Scots College in Rome to change location in the city.
The Scottish seminary in Rome is looking to relocate closer to the city center next year, after determining that needed updates to the current building will not be cost-effective.
The Pontifical Scots College has been at its present location, about six miles north of Rome’s city center, since 1964. The move will be only the college’s fourth since it was founded in 1600.
According to a statement from the Scotland bishops’ conference, the seminary property will be put on the market early next year and “alternative suitable and affordable premises are being considered as a matter of priority.”
The current seminary campus required upgrading which the Scottish bishops determined to be beyond the resources of the conference to pay.
About 20 students live at Scots College. Because they attend classes at pontifical universities in the center of Rome, a more central location for the college will allow them to spend less time commuting back and forth.

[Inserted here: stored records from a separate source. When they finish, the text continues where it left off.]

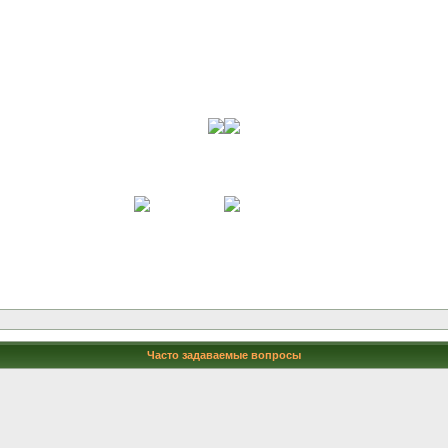
Часто задаваемые вопросы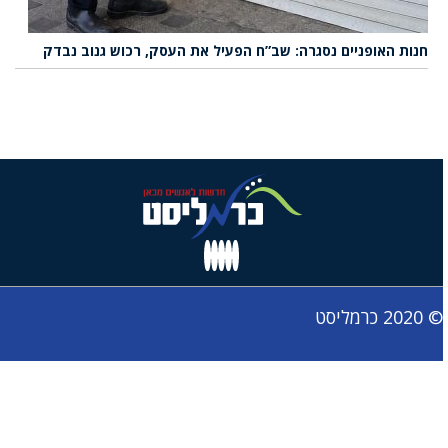
חנות האופניים נסגרה: שב”ח הפעיל את העסק, רכוש גנוב נבדק
© 2020 כרמליסט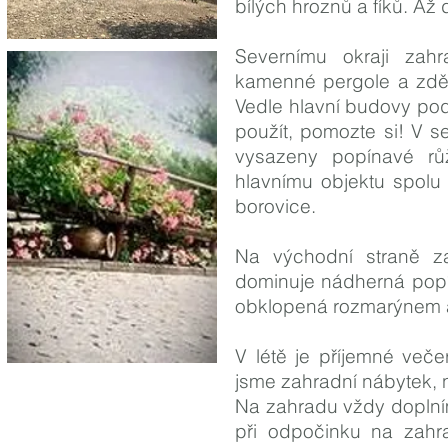
bílých hroznů a fíků. Až 
Severnímu okraji zah
kamenné pergole a zděn
Vedle hlavní budovy pod
použít, pomozte si! V 
vysazeny popínavé rů
hlavnímu objektu spolu 
borovice.
Na východní straně z
dominuje nádherná popín
obklopená rozmarýnem a v
V létě je příjemné veče
jsme zahradní nábytek, n
Na zahradu vždy doplní
při odpočinku na zahra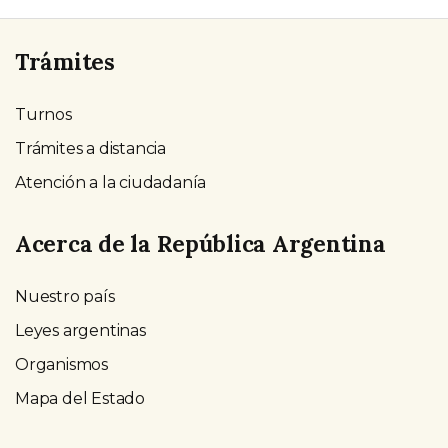
Trámites
Turnos
Trámites a distancia
Atención a la ciudadanía
Acerca de la República Argentina
Nuestro país
Leyes argentinas
Organismos
Mapa del Estado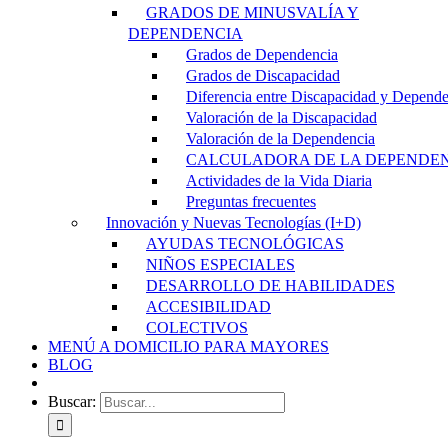
GRADOS DE MINUSVALÍA Y
DEPENDENCIA
Grados de Dependencia
Grados de Discapacidad
Diferencia entre Discapacidad y Depend
Valoración de la Discapacidad
Valoración de la Dependencia
CALCULADORA DE LA DEPENDE
Actividades de la Vida Diaria
Preguntas frecuentes
Innovación y Nuevas Tecnologías (I+D)
AYUDAS TECNOLÓGICAS
NIÑOS ESPECIALES
DESARROLLO DE HABILIDADES
ACCESIBILIDAD
COLECTIVOS
MENÚ A DOMICILIO PARA MAYORES
BLOG
Buscar: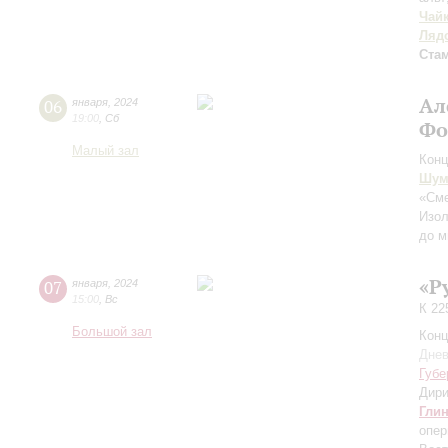
Чай
Ляд
Ста
Ал
06
января
,
2024
19:00
,
Сб
Фо
Малый зал
Конц
Шум
«Сме
Изо
до м
«Р
07
января
,
2024
15:00
,
Вс
К 22
Большой зал
Конц
Днев
Губе
Дири
Гли
опер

The bishops “concluded that the sale of the building on the Via Cassia and relocation to a more central location is the best option for the formation needs of the community and for future provision,” the bishops’ statement said.
The Pontifical Scots College in Rome houses seminarians, priests doing post-graduate studies, formators, and religious sisters.
Last weekend, the college held 40 hours of Eucharistic adoration in its chapel, according to a post on Twitter.
The Pontifical Scots College was earlier this year the subject of an hour-long documentary on BBC Scotland.
When “Priest School” aired on 19 April it reached the highest audience percentage for a digital channel in Scotland.
The college was founded on 5 December 1600, as a place for young Scottish men to study for the priesthood while Scotland was under anti-Catholic laws.
Scots College continued to form men to serve as priests in Scotland over the next 400 years, only closing during the French invasion of Rome in 1798 and World War II.
The seminary spent the most years in a property located on Via Felice, now called Via delle Quattro Fontane, opposite the Palazzo Barberini, Italy’s main national gallery of older paintings. Scots College was there from 1604 until 1962.
St. Pope Paul VI opened the current building in 1964.